Data source, ethical approval and patient consent

All patients with OHCA of assumed cardiac origin in Tyrol (approx. 754.000 population and one of Austria’s nine states) between July 1, 2016 and April 30, 2018, in whom tenecteplase was administered by ground EMS during CPR, were eligible for this retrospective study. Since July 2016 missions performed by Emergency Medical System (EMS) Tyrol have been recorded electronically following the Utstein criteria18. Access to data for retrospective analysis was granted by local administration for a study period of 22 months until April 2018. In accordance with the National Code on Clinical Trials the Institutional Ethics Committee (The Ethics Committee of Innsbruck Medical University, Innrain 43, 6020 Innsbruck) waived ethics approval for archived data used in real retrospective studies19. The study was conducted according to the guidelines and regulations of the Declaration of Helsinki20. Written informed consent was obtained from survivors on the understanding that anonymized information would be published in scientific journals.

Study setting

In Tyrol, life-threatening emergencies are treated by the physician-staffed EMS. In the case of assumed OHCA the dispatcher calls an ambulance with two emergency assistants close to the location and simultaneously the nearest non-transporting EMS vehicle with one emergency technician and one emergency physician. Whether fibrinolytic treatment is initiated or not is decided by the emergency physician on duty9.

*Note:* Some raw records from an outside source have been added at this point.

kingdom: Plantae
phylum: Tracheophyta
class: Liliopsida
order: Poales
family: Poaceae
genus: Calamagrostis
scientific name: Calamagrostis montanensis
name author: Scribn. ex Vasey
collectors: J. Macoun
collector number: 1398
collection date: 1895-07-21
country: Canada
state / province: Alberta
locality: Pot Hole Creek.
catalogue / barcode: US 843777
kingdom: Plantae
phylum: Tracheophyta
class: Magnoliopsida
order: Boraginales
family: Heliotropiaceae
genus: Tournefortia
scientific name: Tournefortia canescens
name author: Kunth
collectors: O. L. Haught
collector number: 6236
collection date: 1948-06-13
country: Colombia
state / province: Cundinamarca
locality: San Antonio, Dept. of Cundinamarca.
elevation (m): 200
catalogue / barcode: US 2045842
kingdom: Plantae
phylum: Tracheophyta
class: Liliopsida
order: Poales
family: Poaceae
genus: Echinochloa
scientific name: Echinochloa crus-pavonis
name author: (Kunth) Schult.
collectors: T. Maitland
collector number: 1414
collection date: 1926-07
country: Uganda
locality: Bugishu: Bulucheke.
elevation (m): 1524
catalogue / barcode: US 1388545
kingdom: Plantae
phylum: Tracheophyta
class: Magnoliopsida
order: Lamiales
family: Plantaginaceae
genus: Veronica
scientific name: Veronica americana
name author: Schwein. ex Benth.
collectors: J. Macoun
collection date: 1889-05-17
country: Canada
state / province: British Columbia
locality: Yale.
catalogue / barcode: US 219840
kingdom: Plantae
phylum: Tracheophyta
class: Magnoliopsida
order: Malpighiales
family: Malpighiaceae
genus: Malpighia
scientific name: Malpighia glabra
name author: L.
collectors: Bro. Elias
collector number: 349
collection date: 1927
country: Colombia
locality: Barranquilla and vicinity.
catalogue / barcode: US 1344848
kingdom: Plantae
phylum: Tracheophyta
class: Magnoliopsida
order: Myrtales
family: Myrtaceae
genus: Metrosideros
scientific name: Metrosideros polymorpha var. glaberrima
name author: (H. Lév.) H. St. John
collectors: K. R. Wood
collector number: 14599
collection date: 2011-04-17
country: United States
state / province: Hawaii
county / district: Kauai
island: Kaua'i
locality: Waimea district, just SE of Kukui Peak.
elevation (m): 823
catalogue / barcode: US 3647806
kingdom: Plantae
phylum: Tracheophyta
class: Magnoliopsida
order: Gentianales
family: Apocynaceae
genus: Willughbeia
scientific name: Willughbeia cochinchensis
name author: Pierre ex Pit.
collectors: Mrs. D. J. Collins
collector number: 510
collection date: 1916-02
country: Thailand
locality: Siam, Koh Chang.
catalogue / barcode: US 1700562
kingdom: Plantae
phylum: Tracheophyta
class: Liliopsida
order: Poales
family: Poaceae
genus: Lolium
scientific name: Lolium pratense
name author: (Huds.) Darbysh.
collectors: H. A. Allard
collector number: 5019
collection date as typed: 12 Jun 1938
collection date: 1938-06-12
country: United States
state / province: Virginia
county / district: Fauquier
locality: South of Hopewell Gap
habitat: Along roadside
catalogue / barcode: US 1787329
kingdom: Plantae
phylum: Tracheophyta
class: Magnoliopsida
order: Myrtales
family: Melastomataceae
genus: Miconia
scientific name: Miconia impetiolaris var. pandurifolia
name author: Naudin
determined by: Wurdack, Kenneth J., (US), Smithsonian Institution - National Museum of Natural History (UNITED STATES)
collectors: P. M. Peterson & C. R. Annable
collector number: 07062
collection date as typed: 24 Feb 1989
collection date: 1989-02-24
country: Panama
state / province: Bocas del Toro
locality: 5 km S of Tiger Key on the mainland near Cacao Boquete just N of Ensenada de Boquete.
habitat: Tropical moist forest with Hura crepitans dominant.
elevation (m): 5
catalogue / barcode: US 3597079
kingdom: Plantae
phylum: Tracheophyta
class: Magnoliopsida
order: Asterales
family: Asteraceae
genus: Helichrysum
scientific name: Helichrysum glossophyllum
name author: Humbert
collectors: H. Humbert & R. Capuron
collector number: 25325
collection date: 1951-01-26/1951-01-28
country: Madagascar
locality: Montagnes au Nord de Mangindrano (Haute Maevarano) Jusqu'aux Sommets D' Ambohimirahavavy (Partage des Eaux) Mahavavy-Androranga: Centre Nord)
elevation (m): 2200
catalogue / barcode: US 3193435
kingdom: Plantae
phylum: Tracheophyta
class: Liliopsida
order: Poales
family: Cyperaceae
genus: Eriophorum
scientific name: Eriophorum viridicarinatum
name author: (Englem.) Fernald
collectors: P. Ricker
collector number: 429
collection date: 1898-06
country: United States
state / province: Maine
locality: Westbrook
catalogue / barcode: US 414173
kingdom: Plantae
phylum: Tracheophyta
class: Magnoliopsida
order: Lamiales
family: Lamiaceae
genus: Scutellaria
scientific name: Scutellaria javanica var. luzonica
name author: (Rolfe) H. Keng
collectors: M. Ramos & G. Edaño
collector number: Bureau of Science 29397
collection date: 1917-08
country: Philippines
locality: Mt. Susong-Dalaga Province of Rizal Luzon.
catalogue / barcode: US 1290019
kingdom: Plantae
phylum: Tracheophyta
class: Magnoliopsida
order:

Criteria for retrospective patient selection from the database were: adult patients (age ≥ 18 years), OHCA of presumed cardiac origin, administration of tenecteplase with or without additional antithrombotic agents specifically ASA and heparin, treatment by ground EMS during the study period. Exclusion criteria were: incomplete data on fibrinolytic and antithrombotic treatment. Enrolment of cases was following the CONSORT 2010 checklist of trial information21.

Study outcomes

Recently, Grabmaier et al. reported that prehospital administration of ASA and heparin in OHCA was associated with improved survival to hospital discharge and with favorable neurological outcome8. Accordingly, we hypothesized that improved outcome after fibrinolytic treatment in cases of OHCA may be associated with even better outcome after fibrinolytic treatment and adjunctive antithrombotic medication. Synergistic effects are anticipated at higher rates of ROSC, admission, hospital discharge and improved cerebral performance category (CPC) in survivors. Primary outcome was ROSC. Secondary outcomes were hospital admission with spontaneous circulation (primary survival) and cerebral performance.

Statistical analysis

Data analyses were performed using SPSS statistical software, version 26 (IBM Corporation, Armonk, NY, USA). We calculated effect size using relative risk and associated 95% confidence intervals (CI). Odds ratio was applied to measure the association between additional antithrombotic treatment (exposure) and outcome in patients undergoing fibrinolytic treatment during CPR. A probability level of p < 0.05 was deemed significant.